**Exercise instructions:**
Could you please write out each line of the records exactly, minus the pictures?

**Data in this exercise:**
>>
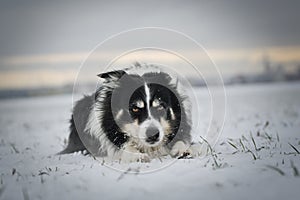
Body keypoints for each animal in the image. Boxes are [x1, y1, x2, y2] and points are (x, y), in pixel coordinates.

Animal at [60, 64, 195, 162]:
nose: (153, 135)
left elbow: (181, 140)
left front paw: (184, 149)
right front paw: (136, 155)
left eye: (160, 107)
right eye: (134, 108)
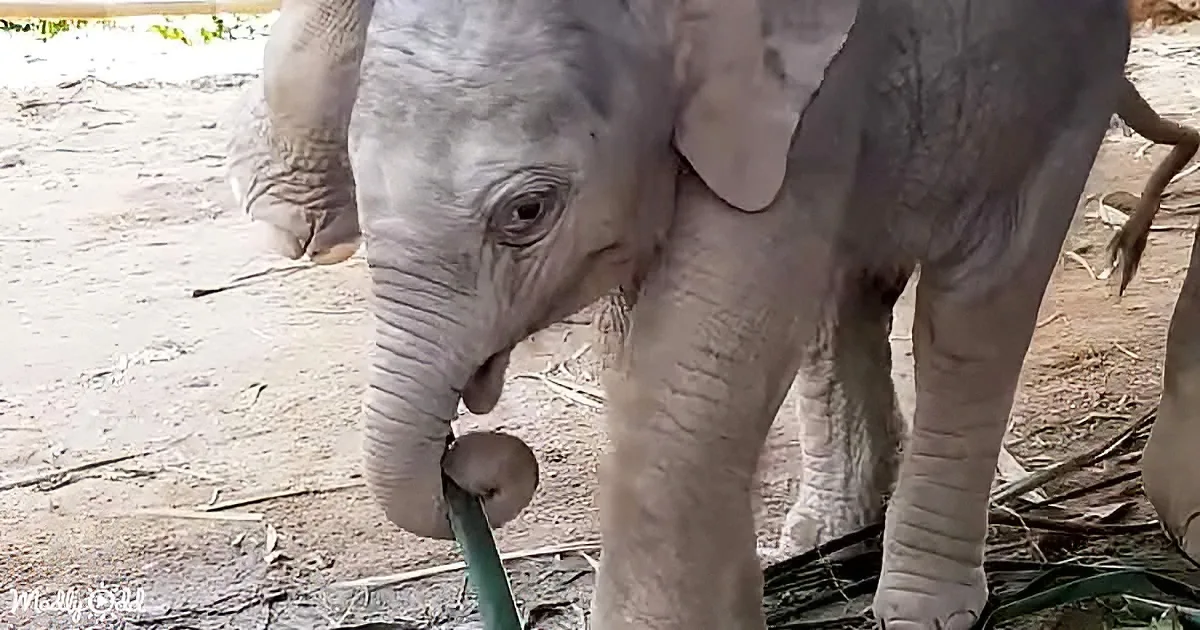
<<
**Response below:**
Body keypoints for each animal in the image. Boxes are [x1, y1, x2, y2] and points are (x, y), in pixel coordinates.

Animal at [60, 64, 195, 162]:
nose: (153, 135)
left elbow: (181, 140)
left front paw: (184, 149)
right front paw: (136, 155)
left eye: (160, 107)
right eye: (134, 108)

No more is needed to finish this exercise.